- _About this exercise_
Return the passage below on the benefits of code scanning, copied word for word from "Third-party vendor discovery" up to and including "data map. Win-win.".

- _Quoted passage_
※
Tangible benefits of code scanning

Third-party vendor discovery at scale: Engineers who write applications might use third-party vendors for many things — from handling payments to sending notifications. This might be "business as usual," but it is table stakes from a data map perspective. Code scans are highly effective ways to automatically create visibility into third-party vendors' usages without needing to turn to engineering teams. When running code scans at a regular cadence, this can be done at scale, producing a real-time data map. Win-win.
Data discovery and classification: Static code analysis creates a topology that contains "clues" from the source code, like function names, variable names, API calls and import paths. Systems can use the clues to triangulate and accurately predict the types of data a given piece of code is processing. This effectively means that not only can you glean much-needed information about data types, but these techniques can also help you classify them and provide an understanding of where they are being processed. This is highly effective in understanding data processing and associated flows more deeply within an application.
Comprehensive data lineage: Scanning source code can help to understand how data moves from point A to point B. Knowing that personal data exists in a data store or how it moves from that table to other stores is insufficient. It's important to know where that data came from in the first place. Source code scanning and data-at-rest scans, together, can help paint the entire data lineage and how it moves within your application and into data stores.
Privacy by design: It is a core tenet of the EU's General Data Protection Regulation and static code analysis lets you "shift left" in this "data chain" to catch potential issues before they make their way into production. Data proliferates in an organization from some piece of code. A microservice might write terabytes of data to multiple tables in a database. A code pipeline might be dumping data in multiple S3 buckets. Understanding data is processed at the source conceptually moves up the privacy checks in this flow and gets organizations a step further in privacy by design initiatives. Knowing that sensitive data made its way into a table in a data store via a microservice is much better than just knowing that sensitive data exists in a table in a data store. This almost always leads to much better decision-making.
※
- _Information_

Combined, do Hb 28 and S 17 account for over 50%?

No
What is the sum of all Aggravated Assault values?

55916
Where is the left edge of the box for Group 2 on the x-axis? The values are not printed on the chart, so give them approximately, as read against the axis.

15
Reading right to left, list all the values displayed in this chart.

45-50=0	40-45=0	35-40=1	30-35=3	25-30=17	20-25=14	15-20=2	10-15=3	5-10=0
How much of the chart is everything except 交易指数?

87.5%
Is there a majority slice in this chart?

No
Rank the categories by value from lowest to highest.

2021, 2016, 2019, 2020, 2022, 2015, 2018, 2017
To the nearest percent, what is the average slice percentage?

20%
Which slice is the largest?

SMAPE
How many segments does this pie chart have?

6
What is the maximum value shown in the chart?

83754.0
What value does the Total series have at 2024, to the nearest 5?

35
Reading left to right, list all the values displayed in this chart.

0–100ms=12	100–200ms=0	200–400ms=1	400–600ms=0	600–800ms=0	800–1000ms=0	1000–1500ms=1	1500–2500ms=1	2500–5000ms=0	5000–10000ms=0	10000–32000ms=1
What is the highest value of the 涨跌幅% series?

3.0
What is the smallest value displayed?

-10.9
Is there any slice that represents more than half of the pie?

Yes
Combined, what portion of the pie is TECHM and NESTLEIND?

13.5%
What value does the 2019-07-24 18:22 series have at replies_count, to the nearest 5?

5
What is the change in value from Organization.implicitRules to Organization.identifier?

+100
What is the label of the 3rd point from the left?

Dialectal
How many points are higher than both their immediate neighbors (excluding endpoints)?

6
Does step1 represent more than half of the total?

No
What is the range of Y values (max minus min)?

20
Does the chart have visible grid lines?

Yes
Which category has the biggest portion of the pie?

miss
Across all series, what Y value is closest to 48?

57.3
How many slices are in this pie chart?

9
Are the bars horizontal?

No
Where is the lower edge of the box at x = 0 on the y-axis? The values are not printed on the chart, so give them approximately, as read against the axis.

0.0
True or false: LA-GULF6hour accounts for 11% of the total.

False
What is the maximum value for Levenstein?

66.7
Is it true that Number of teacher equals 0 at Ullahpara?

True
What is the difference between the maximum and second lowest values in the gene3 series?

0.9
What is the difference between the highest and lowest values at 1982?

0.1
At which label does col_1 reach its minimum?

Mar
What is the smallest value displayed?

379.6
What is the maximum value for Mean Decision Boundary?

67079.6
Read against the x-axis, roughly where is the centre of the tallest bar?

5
※
- _Task solution_
Third-party vendor discovery at scale: Engineers who write applications might use third-party vendors for many things — from handling payments to sending notifications. This might be "business as usual," but it is table stakes from a data map perspective. Code scans are highly effective ways to automatically create visibility into third-party vendors' usages without needing to turn to engineering teams. When running code scans at a regular cadence, this can be done at scale, producing a real-time data map. Win-win.